Exhibit 20 is a contract but it is not the contract in litigation. Moreover, an alteration which will discharge a contract must have been made by a party having a right thereunder or a right to compensation for its breach. An alteration made by a third party who is a stranger to the immediate transaction, without the knowledge or consent of the parties thereto, does not effect a discharge.

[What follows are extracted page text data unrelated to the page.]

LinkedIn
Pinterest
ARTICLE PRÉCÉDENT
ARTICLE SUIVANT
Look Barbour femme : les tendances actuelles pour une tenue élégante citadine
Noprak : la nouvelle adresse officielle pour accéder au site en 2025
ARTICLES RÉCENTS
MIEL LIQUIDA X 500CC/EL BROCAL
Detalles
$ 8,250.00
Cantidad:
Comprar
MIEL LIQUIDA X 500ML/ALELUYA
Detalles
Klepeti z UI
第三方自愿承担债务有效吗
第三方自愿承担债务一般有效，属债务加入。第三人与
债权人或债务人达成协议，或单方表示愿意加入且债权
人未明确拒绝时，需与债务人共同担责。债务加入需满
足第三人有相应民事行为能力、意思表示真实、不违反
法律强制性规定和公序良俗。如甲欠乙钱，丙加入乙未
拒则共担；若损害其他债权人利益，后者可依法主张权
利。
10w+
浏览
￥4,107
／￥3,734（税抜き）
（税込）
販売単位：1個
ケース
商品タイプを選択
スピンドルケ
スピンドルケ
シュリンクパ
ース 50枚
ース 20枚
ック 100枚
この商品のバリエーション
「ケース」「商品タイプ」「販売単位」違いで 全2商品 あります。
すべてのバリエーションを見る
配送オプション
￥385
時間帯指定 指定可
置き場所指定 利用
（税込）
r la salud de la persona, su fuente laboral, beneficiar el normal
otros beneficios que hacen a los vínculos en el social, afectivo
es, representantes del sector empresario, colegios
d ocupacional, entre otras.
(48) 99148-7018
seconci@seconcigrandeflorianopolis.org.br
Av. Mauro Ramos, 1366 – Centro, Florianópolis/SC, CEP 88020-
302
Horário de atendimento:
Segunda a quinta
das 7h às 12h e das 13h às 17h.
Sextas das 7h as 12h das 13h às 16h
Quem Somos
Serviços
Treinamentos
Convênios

Here the immediate transaction was Exhibit 20 -- the agreement of trust between defendant by its president and Muntz as trustee. Plaintiff was a stranger thereto, and Muntz expressly denied that he knew of or consented to the adding of the secretary's name in attestation of this agreement. No alteration was made of any contract between defendant company and the Phoenix Mutual Life Insurance Company or between the defendant company and the plaintiff. We think a material alteration of the documents mentioned above is ineffective to deny recovery to plaintiff upon the promissory note which is the subject of the instant action.
Fee of Expert Witness
The defendant presented a motion to compel plaintiff to reimburse it for a $ 500 fee paid to a handwriting expert engaged to prove that plaintiff wrote the name 'Cyril T. Garvey' on the resolution (Exhibit 19), together with reasonable counsel fees.
The motion avers that in August, 1955, plaintiff in his deposition and in response to an interrogatory swore that he did not write Garvey's name on the resolution. Inspection of the documents reveals the truth of these averments.
At pre-trial conference, in the presence of the expert and under some prompting by the court, it was stipulated that plaintiff wrote the Garvey signature not only on the resolution but also on the trust agreement, although his counsel maintained that plaintiff had no recollection of doing so, and that the fact was of no importance since the exhibits were certified copies. Notwithstanding the stipulation, the expert remained in court two days.
We do not think defendant can be criticized for preparing itself to prove that the plaintiff wrote the Garvey names. Its trial counsel, who is Mr. Garvey, considered it most vital that this fact be incontestably established. But defendant pointed only to Rule 37(c), Fed.Rules Civ.Proc., 28 U.S.C.A., to sustain its demand. That rule, as we understand it, is not applicable to answers made in depositions and to interrogatories under Rules 26 and 33, but only to requests for admissions under Rule 36. Therefore, the motion will be denied.
Judgment will be entered in favor of plaintiff and against the defendant for the sum of $ 9,000, with interest from December 31, 1954; costs to be divided equally.
An appropriate order will be entered.